And GOD knows how much I HATE /LOATHE/ DETEST that every single DAMN thing that happens happen because of some sort of a conspiracy.

Examples:

 "OMG, I gained 2 kgs to my weight. Must be the free masons".
"It's very cold today. Anarchists must be on the move".
"Damn! I drank my coffee and yet I feel so sleepy, my cat must have slipped something in my drink". 

There's ALWAYS a conspiracy. We're just too much of cowards to admit that it's because we lead losers' lives, we became a bunch of losers ourselves.

 But you know what?

I still believe there is hope
I believe that all is not yet lost.
I believe that we can become better. NO! we can become the BEST.

Decades ago, a small country was nuked two times. Today, it's a role model for all other countries.

I believe that the decision to be better is in our hands.
That if we want to be the best, we WILL be the best.

I've always wondered where we should begin. Who should begin? Who should make the first move towards change? The people or the ruler?

The answer I've reached was simple.
BOTH !

One without the other won't do. They'll just end up destroying each other's work.
If you believe that we –as citizens- should change, I couldn't agree more.
If you believe that they –the rulers- should change, I couldn't agree more.

But PLEASE

Don't destroy the tiny little morale people have gained last year please. Last year was probably the first year in which the Egyptians experienced having morale.

PLEASE

Even if you love Mubarak. Even if you currently hate your life. Even if you think the world's end is tomorrow. Even if you think the enemies -whoever they are- are at your door. 

PLEASE

No one hates you. No one wants to ruin your life. No one is protesting because they want to destroy your country because IT IS OUR COUNTRY as much as it is yours.

PLEASE have faith in your fellow Egyptians and KNOW that they only want the best for this country.
And KNOW that we'll fight till the end and that we'll never give up or lose hope.

And KNOW that one day, you'll be very proud to go anywhere in the world and scream in the middle of the streets like a crazy person:
"I'm Egyptian"

Everyone PLEASE

Have Faith 

The End is Nigh !


It's actually amazing to see how vulnerable people can get when hearing about useless unconfirmed crap.

There is this article that I've seen people pass around for the past few days. And it contains information on humanity's "Salvation". And I must say that it did save me from the boredom I was suffering from.

So apparently the rumor is going on that according to the Kabbalah magic –which is something suddenly EVERYONE have become an expert in-  the number 10 represents GOD and so the number 11 represents some power that is beyond GOD !

I find that both fascinating, humorous, and a good material for a science fiction story…

Anyway, so the notorious free masons who have nothing better to do with their lives other than to conspire against the world since the dawn of history –just like Pinky and Brain-  have hit the jackpot with this day; 11/11/2011  ! (oh, the horror…..)

Now as the useless crap goes, they are planning a ritual in the pyramids of Giza on that very day 11/11/2011 which will open the 11th gate (Of what? I'm not really sure. Maybe City Stars??) and this gate along with the ones that were opened before throughout history is going to cause some "End of the world" stuff.  (oh, the horror…..again) BTW they tried opening this gate before but the fog prevented them! (must have resulted in a terrible traffic between human and demonic realms)

What is being asked:
Carry on the blog text about conspiracy rumors from the point where it ends. The records are unrelated to the text above.

Supplied information:
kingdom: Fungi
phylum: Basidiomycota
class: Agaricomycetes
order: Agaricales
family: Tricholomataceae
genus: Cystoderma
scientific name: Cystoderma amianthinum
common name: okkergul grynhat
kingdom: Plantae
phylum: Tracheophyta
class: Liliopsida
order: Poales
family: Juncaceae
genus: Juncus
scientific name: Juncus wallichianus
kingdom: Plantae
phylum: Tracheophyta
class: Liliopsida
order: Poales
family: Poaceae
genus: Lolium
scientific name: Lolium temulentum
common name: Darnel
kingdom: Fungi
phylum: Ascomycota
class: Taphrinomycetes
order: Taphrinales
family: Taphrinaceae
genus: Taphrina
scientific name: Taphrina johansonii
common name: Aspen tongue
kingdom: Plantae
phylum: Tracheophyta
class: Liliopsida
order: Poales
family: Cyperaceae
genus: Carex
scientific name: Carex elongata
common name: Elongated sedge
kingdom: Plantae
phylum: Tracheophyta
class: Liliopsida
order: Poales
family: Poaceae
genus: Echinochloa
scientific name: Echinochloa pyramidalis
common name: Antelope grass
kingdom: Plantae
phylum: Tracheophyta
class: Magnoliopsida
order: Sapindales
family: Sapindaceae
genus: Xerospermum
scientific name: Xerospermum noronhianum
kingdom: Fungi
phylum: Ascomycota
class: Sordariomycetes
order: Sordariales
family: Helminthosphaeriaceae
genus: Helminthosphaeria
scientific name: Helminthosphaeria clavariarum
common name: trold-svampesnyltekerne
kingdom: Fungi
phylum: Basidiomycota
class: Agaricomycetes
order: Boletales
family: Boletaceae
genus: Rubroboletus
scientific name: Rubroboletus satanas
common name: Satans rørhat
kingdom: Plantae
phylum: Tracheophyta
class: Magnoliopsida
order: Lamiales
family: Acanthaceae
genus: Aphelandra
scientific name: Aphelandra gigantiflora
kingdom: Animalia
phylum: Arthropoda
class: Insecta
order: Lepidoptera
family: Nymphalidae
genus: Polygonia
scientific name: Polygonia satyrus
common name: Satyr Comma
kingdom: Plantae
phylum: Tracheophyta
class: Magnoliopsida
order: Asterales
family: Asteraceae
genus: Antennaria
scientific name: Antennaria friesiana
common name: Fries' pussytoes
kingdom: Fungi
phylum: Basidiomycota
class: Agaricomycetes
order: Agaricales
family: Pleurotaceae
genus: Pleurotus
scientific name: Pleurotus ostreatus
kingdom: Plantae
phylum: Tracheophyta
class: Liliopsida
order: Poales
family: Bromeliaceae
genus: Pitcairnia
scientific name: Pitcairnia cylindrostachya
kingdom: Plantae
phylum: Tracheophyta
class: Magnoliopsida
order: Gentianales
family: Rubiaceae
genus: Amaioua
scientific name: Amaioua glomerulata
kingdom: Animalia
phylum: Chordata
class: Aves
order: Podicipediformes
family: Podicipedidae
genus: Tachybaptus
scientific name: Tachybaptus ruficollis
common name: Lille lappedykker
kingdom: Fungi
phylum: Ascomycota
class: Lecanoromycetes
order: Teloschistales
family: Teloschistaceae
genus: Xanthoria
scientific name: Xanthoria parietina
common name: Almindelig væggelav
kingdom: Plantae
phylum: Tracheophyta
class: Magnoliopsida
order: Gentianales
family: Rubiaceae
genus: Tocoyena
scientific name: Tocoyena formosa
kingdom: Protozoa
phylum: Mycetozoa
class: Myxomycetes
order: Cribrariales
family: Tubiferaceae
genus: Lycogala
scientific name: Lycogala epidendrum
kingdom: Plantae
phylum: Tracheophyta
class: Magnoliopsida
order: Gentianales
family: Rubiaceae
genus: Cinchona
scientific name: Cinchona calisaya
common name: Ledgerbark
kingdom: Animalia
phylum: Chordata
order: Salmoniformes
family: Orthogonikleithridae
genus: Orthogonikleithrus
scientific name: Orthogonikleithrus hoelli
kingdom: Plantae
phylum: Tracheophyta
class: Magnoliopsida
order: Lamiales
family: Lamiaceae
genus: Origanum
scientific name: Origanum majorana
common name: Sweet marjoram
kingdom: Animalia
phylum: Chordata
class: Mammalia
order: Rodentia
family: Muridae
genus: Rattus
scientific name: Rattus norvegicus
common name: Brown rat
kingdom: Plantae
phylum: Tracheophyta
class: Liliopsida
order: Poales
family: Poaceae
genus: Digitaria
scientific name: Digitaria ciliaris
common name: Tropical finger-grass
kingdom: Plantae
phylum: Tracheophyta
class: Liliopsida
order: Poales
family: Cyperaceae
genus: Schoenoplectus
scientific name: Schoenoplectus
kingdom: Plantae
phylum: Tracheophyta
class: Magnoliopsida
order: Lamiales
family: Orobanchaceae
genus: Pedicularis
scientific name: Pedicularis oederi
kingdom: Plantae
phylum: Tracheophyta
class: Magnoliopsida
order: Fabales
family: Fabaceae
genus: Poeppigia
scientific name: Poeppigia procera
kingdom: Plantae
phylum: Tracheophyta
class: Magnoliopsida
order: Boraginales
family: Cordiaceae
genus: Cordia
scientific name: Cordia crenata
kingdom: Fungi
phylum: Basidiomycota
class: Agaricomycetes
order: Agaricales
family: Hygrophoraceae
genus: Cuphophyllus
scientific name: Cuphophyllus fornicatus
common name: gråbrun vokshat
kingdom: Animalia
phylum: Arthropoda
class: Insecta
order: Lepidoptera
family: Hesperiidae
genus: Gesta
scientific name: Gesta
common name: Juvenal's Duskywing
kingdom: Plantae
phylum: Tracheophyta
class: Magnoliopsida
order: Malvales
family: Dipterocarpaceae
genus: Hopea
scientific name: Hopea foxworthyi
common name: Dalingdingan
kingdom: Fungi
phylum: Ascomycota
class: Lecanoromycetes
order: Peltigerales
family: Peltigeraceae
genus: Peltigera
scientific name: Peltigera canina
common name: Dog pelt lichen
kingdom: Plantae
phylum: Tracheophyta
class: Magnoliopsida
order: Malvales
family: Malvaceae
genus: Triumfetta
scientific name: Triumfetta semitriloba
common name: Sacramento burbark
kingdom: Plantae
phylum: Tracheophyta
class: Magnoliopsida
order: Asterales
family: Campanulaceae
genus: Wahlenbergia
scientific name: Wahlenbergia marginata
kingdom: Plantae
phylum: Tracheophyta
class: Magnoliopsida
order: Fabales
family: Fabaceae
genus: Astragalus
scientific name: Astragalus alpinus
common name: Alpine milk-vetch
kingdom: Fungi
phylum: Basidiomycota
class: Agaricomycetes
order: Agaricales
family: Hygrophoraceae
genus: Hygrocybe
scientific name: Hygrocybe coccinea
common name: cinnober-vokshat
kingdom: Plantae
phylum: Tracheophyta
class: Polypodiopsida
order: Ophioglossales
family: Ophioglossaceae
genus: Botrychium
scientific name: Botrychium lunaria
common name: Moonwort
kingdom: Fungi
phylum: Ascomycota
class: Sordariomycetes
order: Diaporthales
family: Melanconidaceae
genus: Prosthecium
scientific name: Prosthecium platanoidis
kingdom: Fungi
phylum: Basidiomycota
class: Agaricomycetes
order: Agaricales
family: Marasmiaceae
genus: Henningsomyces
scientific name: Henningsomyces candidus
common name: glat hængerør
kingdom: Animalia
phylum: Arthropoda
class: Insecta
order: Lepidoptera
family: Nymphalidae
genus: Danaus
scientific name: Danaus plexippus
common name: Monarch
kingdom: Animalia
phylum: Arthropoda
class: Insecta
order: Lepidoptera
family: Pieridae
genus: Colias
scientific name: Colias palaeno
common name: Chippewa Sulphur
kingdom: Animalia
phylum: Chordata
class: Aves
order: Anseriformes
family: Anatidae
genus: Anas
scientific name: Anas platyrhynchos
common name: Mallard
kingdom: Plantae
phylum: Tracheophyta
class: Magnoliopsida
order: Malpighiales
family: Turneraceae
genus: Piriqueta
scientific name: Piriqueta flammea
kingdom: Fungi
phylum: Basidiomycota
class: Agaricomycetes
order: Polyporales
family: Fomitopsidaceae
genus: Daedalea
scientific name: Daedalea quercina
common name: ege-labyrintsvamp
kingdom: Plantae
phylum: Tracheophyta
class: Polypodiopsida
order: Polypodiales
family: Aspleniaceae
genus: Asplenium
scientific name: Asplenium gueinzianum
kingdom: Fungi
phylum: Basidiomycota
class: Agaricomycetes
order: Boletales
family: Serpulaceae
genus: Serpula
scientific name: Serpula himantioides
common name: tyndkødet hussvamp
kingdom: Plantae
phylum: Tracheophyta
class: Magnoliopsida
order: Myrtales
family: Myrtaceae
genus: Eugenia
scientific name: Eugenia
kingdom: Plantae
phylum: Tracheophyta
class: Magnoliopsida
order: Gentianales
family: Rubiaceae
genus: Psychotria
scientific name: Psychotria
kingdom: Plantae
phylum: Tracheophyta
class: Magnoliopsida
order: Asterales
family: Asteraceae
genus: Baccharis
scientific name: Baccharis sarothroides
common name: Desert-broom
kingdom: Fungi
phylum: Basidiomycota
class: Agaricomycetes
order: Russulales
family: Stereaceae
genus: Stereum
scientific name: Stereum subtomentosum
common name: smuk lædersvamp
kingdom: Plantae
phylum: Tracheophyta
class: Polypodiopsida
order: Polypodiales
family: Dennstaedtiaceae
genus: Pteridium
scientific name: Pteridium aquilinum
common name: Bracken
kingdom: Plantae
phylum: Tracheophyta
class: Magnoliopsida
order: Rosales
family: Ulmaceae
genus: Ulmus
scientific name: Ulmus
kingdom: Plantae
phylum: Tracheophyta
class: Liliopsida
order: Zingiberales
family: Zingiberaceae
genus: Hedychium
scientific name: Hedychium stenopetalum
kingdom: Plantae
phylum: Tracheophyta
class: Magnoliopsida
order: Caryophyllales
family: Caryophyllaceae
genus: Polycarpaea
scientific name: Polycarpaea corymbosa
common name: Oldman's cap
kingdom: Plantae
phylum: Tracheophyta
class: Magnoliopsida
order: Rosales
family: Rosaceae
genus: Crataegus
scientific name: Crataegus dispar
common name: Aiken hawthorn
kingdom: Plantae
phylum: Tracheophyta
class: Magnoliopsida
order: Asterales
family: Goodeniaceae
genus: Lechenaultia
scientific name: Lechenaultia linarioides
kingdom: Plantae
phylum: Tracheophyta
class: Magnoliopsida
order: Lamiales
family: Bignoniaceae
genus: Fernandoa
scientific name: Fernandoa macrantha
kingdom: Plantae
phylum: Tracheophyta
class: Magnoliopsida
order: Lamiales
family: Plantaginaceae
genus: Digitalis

Result for this task:
Oh but guys the "author/scientist/drunk" who wrote the damn funny article is a serious guy. He even knows what's going to happen. But let me first tell you why he has access to such great levels of knowledge. He's an expert on the "Energy" science –whatever the hell that means- and he's also an expert in Religion! (Don't ask). So as you can see, he seems legit…

What's gonna happen in the ritual is actually pretty simple. They're going to use a crystal small pyramid and set it up in a certain place –probably the burial chamber or something- and it will be used to gather all the negative energy around the world gathered by all the other pyramids and launch it into space and open the gate. Of course all of this will happen while the dirty satanic rituals are taking place (did someone say Orgy?)……..Actually YEAH it WAS mentioned !!!

Now I and one of my friends are having a small bet. He insists that the beam of doom is gonna be red-colored while I believe that it's gonna be green. If someone happens to see its color, please let me know.


 Before we get ahead of ourselves let me tell you that the guy has offered some very conclusive evidence that the number 11 is a special satanic number. I won't mention these evidence here but I'm gonna list some evidence that I made up…..er…..I mean "found" which are on pretty much the same level of "coherence".

1- The number of months in a year is 11 + the month you were born in.
2-  10+1 is actually 11
3-  Sometimes there will be 11 guys on the street.
4- Some lectures somewhere in the world starts at 11 o'clock    *shocked gasp*
5- There's a store called 7-eleven  
6-  "Ahmed Spider" consists of 11 letters
7-  "Ahmed Mohsen" consists of 11 letters (who’s that?)
8-  "أنا بحبكم أوى" consists of 11 letters
9-   If two people are standing right next to each other they look like the number 11  (assuming they are both slim)
10- I can't find the 11th evidence which proves how strong the number actually is!

Of course he didn't forget to include the conspiracy part and how the American media have been preparing us all along for this.

Now the knockout punch is that the site that was hosting this "scientific article" was Zbydr's site. (For those who don't know who that is, please refer to the term "idiot" in a dictionary).

Now the question is:

WHY?

WHY?

WHY on GOD's green earth would you write this?

What was your point?

What were you trying to prove?

One of two scenarios is possible:

1)      You're completely wrong (likely?). This means that you've accomplished nothing but bother people by your amazingly retarded science fiction story. It's not even well-built. It doesn't even have main characters!!!!

2)      You're 100% right (Not very likely). Well then what you genius? I didn't see any solutions dripping from your knowledge.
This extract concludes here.